Amongst the three standard compliant feedback schemes, only the subband level technique allows the base station to investigate the channel quality of the complete bandwidth with equal amount of detail between subbands. For this reason, it has been chosen, in this work, as the preferred FB method and the GPR process is aided by the constant resolution over the bandwidth. Furthermore, excluding the wideband FB, which does not allow frequency selective scheduling, it is the least expensive in terms of uplink bandwidth, Table 4 includes the mathematical definitions of the bit cost of the different feedback allocation methods presented in Section 2 when the standard code rate of \(\frac {1}{2}\) is used. Figure 1 shows the amount of feedback required for the different schemes as a function of the number of users with a 20 MHz (100 PRBs) UL bandwidth using QPSK modulation (the horizontal line represents the total uplink bandwidth).

Fig. 1
figure 1

Portion of uplink PRBs used for CSI feedback. This figure shows how much of the uplink bandwidth is allocated to channel quality signalling if full feedback or standard compliant feedback schemes are used

Table 4 Bit cost of the frequency selective standard complaint FB methods

2.2.2 2.2.2 “Time domain feedback”

The CSI is limited in the time domain. The periodicity of CQI reporting is determined by the base station, and the CQI signalling is divided into periodic and aperiodic reporting [18]. In case of aperiodic CQI signalling, the eNB specifically instructs each user on which frequency granularity to use and when the reporting has to occur. With aperiodic reporting, the eNB can make use of any of the CQI standard compliant feedback methods discussed above. Periodic CQI reporting, on the other hand, is more limited and only wideband and user-selected feedback methods can be used. In this case, the CQI messages are transmitted to the base station with constant periodicity, e.g. in case of periodic wideband feedback in an FDD system, each user can report its CQI values every 2, 5, 10, 16, 20, 32, 40, 64, 80 and 160 ms. For the remainder of this work, we assume that an aperiodic feedback is used, as this allows the eNB controller to adapt the CQI transmission time more freely than with periodic reporting.

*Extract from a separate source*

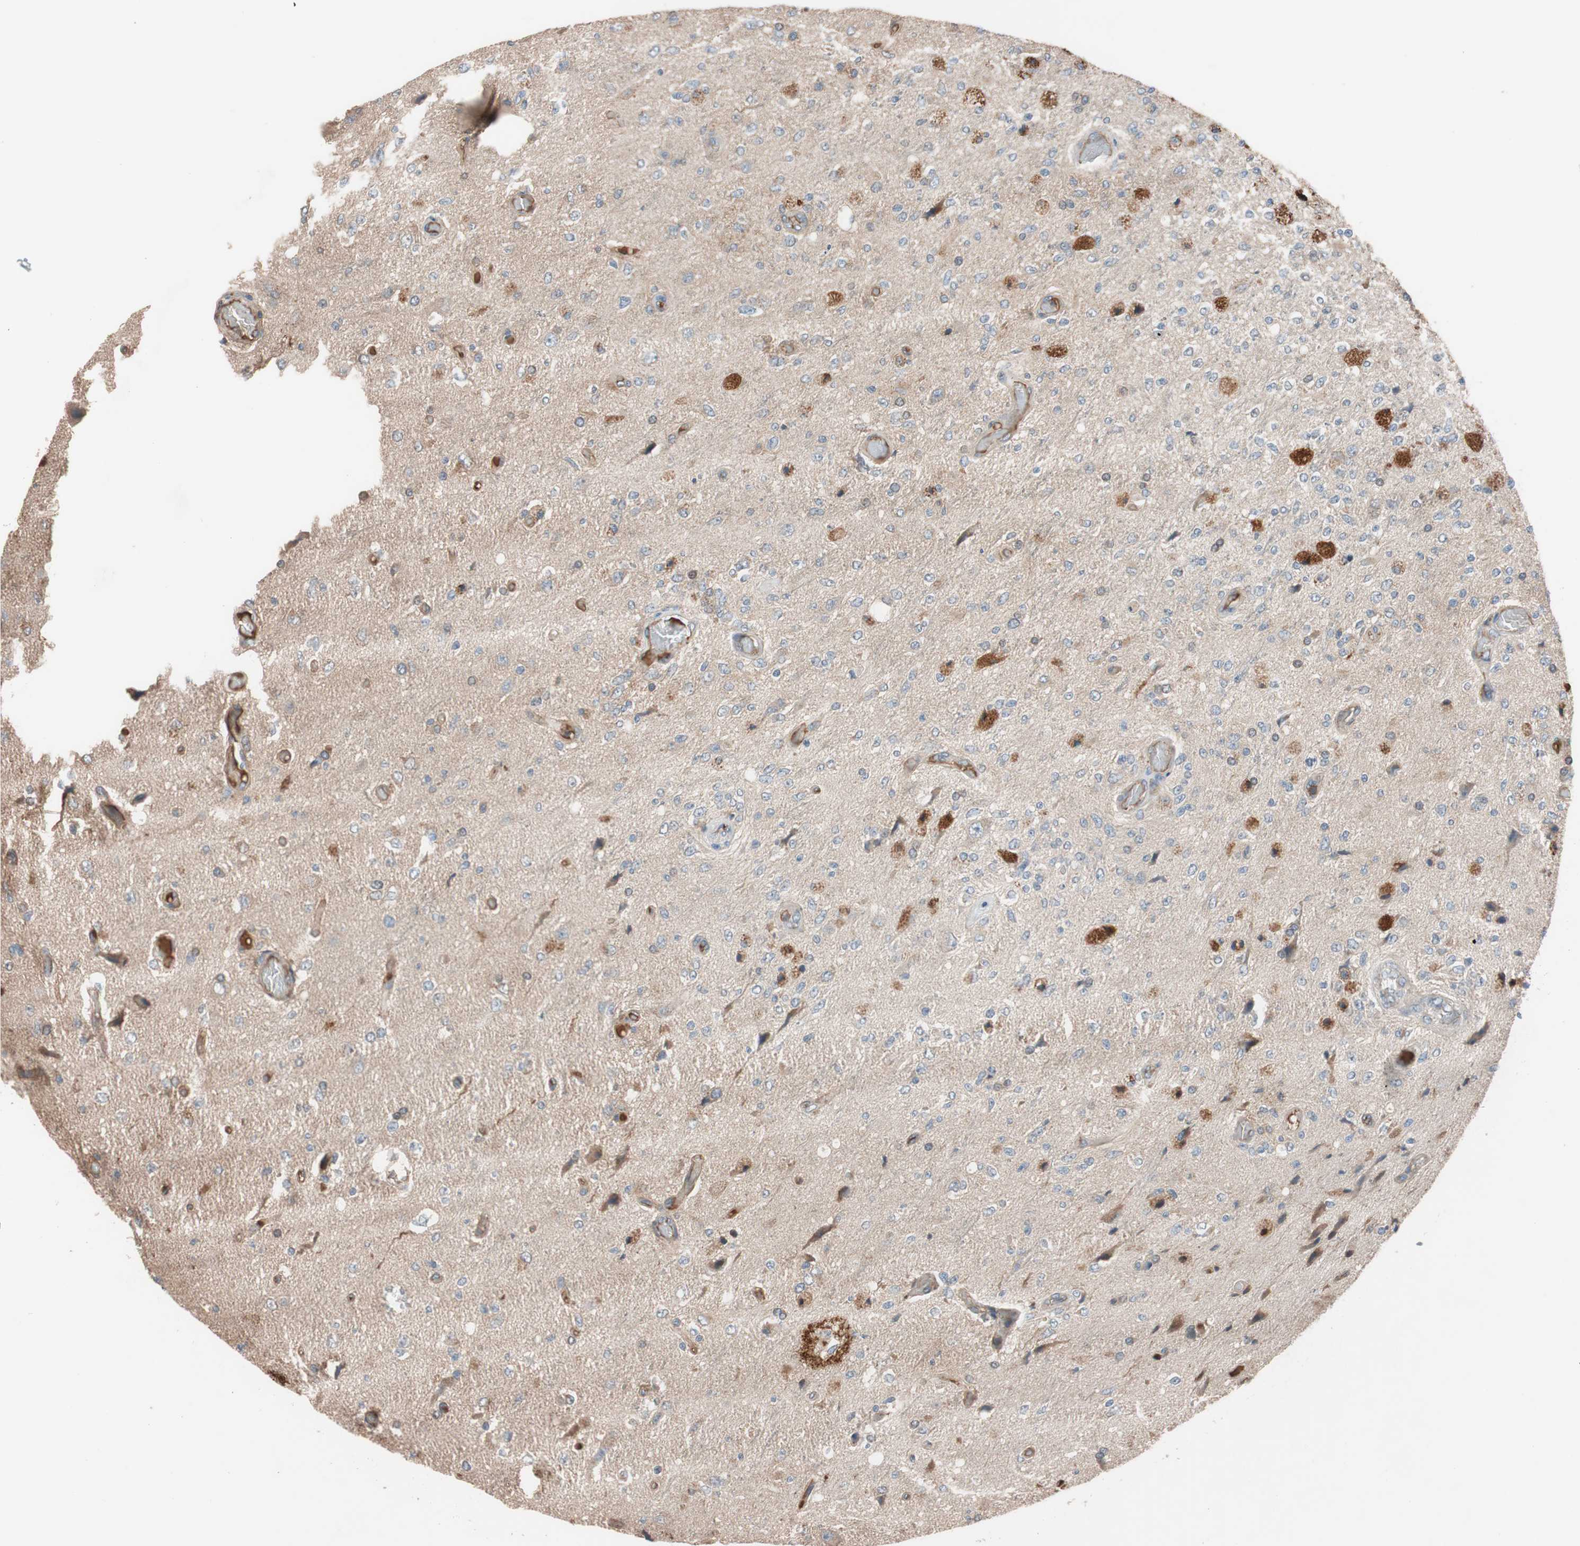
{"staining": {"intensity": "strong", "quantity": ">75%", "location": "cytoplasmic/membranous"}, "tissue": "glioma", "cell_type": "Tumor cells", "image_type": "cancer", "snomed": [{"axis": "morphology", "description": "Normal tissue, NOS"}, {"axis": "morphology", "description": "Glioma, malignant, High grade"}, {"axis": "topography", "description": "Cerebral cortex"}], "caption": "A photomicrograph of human malignant glioma (high-grade) stained for a protein exhibits strong cytoplasmic/membranous brown staining in tumor cells.", "gene": "SDC4", "patient": {"sex": "male", "age": 77}}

2.3 Resource allocation mechanisms

While the CQI information defines the achievable rate on each PRB, the overall cell transmission rate is a function of the resource allocation mechanism implemented at the base station. Two scheduling methods are used in this work to define the impact of CQI prediction and assignment on the cell throughput:

  • Best CQI (BCQI), or max-rate, is a greedy scheduler designed to maximise the cell throughput. For each PRB, only the user with the highest channel quality indicator is scheduled.

  • Proportional Fair (PF): this scheduler is designed to aim for high throughput while maintaining fairness amongst users. PF schedules users when they are at their peak rates relative to their own average rates, at a given time instant t, PF schedules user \(x_{i} = \arg \max \frac {r_{i,k}(t)}{R_{i}(t)}\), where r i,k (t) is the instantaneous data rate of user x i on PRB k at time t and R i (t) is the average throughput, computed with moving time window T, such that \(R_{i}(t) = \frac {1}{T}\sum _{j= t-T}^{t} r_{i}(j)\).

3 CQI prediction

We now turn our attention to the description of the CQI estimation methods. The estimation process is carried out to compensate for the reduction in CQI reporting in time. Given the relationship between CQI and SINR described in Section 2.1, predicting the CQI is equivalent to predicting a noisy function of the relative effective SINR. Due to the Gaussian nature of the SINR distribution and the inherent flexibility of Gaussian Processes for regression, these have been selected in this work.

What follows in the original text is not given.